─── DATA FOR ANALYSIS ───
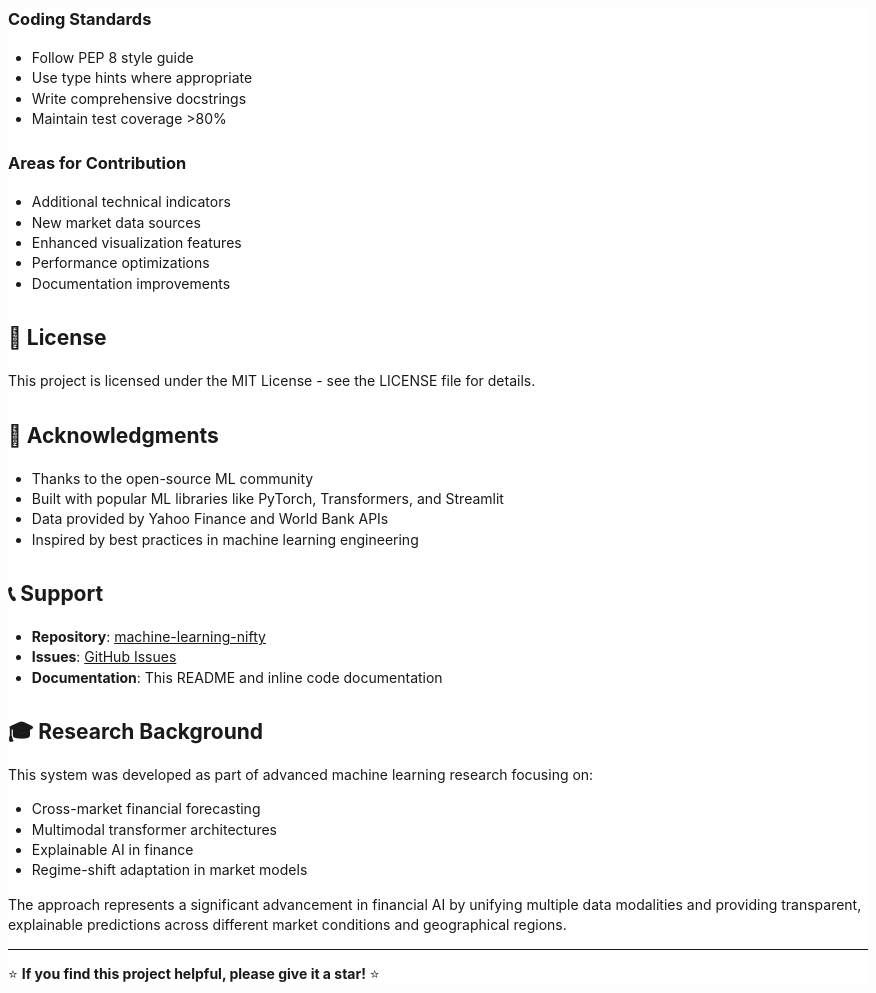 ### Coding Standards
- Follow PEP 8 style guide
- Use type hints where appropriate
- Write comprehensive docstrings
- Maintain test coverage >80%

### Areas for Contribution
- Additional technical indicators
- New market data sources
- Enhanced visualization features
- Performance optimizations
- Documentation improvements

## 📄 License

This project is licensed under the MIT License - see the LICENSE file for details.

## 🙏 Acknowledgments

- Thanks to the open-source ML community
- Built with popular ML libraries like PyTorch, Transformers, and Streamlit
- Data provided by Yahoo Finance and World Bank APIs
- Inspired by best practices in machine learning engineering

## 📞 Support

- **Repository**: [machine-learning-nifty](https://github.com/elecxDev/machine-learning-nifty)
- **Issues**: [GitHub Issues](https://github.com/elecxDev/machine-learning-nifty/issues)
- **Documentation**: This README and inline code documentation

## 🎓 Research Background

This system was developed as part of advanced machine learning research focusing on:
- Cross-market financial forecasting
- Multimodal transformer architectures
- Explainable AI in finance
- Regime-shift adaptation in market models

The approach represents a significant advancement in financial AI by unifying multiple data modalities and providing transparent, explainable predictions across different market conditions and geographical regions.

---

⭐ **If you find this project helpful, please give it a star!** ⭐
───
REQUEST -
Reproduce the source text of the material with every "financial" swapped for "economic" and everything else unchanged. Leave the pictures out of your answer.

THE COMPLETED TASK -
 ### Coding Standards
- Follow PEP 8 style guide
- Use type hints where appropriate
- Write comprehensive docstrings
- Maintain test coverage >80%

### Areas for Contribution
- Additional technical indicators
- New market data sources
- Enhanced visualization features
- Performance optimizations
- Documentation improvements

## 📄 License

This project is licensed under the MIT License - see the LICENSE file for details.

## 🙏 Acknowledgments

- Thanks to the open-source ML community
- Built with popular ML libraries like PyTorch, Transformers, and Streamlit
- Data provided by Yahoo Finance and World Bank APIs
- Inspired by best practices in machine learning engineering

## 📞 Support

- **Repository**: [machine-learning-nifty](https://github.com/elecxDev/machine-learning-nifty)
- **Issues**: [GitHub Issues](https://github.com/elecxDev/machine-learning-nifty/issues)
- **Documentation**: This README and inline code documentation

## 🎓 Research Background

This system was developed as part of advanced machine learning research focusing on:
- Cross-market economic forecasting
- Multimodal transformer architectures
- Explainable AI in finance
- Regime-shift adaptation in market models

The approach represents a significant advancement in economic AI by unifying multiple data modalities and providing transparent, explainable predictions across different market conditions and geographical regions.

---

⭐ **If you find this project helpful, please give it a star!** ⭐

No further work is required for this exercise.